During a healthy pregnancy, a woman’s immune system somehow manages to avoid attacking the fetus she’s carrying, even though it has plenty of foreign characteristics contributed by the father.
In the March Nature Immunology, researchers offer an explanation in experimental mice for this pivotal exercise of self-control: While pregnant, the animals overproduce a kind of T cell that reins in other immune cells that might target the fetus.
Immunologist Alexander G. Betz of the Medical Research Council Laboratory of Molecular Biology in Cambridge, England, and his colleagues found that healthy, pregnant mice have double to triple the number of CD4+CD25+ T cells, also called regulatory T cells, in their blood, spleen, and lymph tissue as do female mice that aren’t pregnant.
To test the cells’ effect on pregnancy, the researchers mated 30 female mice with males. Half of the females had fully functioning immune systems; the others lacked the regulatory T cells. Nine of the healthy females became pregnant—a percentage slightly higher than normal. None of the female lab mice lacking the T cells could sustain a pregnancy.

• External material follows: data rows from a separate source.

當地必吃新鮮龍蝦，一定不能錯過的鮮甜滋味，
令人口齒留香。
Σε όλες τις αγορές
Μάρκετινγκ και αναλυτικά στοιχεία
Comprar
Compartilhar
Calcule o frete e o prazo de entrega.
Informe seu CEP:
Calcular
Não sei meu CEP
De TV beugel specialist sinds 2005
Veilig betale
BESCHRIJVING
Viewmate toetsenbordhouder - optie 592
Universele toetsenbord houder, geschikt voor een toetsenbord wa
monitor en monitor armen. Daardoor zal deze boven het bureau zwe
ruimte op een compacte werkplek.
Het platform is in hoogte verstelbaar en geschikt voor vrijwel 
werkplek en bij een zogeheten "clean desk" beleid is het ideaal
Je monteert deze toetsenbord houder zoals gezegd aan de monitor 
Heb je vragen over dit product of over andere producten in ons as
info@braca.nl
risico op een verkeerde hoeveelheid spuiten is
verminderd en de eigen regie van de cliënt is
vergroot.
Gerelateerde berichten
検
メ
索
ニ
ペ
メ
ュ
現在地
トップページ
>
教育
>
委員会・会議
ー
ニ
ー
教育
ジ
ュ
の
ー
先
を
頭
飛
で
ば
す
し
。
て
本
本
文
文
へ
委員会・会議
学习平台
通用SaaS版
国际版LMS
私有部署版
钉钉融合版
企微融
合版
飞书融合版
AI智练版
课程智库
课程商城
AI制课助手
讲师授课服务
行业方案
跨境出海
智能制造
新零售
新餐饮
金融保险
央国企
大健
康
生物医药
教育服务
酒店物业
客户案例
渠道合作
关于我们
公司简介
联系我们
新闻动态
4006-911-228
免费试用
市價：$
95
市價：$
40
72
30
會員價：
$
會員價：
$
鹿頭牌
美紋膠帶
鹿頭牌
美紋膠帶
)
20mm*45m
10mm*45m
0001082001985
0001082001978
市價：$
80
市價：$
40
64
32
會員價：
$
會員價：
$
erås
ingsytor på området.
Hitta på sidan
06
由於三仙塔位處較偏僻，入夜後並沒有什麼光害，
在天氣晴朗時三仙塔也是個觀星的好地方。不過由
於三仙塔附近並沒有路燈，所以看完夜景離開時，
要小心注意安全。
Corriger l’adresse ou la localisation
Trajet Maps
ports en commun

Like mice, people harbor a population of the regulatory T cells. Their role in pregnancy remains unclear, but Betz suggests that doctors might look for unusual concentrations of T cells in women who are infertile with no known cause, which is the case in 10 percent to 15 percent of infertile women.
An understanding of the role of regulatory T cells might also lead to new treatments for suppressing rejection of transplanted organs and inhibiting autoimmune reactions, in which a person’s immune cells attack his or her own tissues, Betz and his coworkers speculate.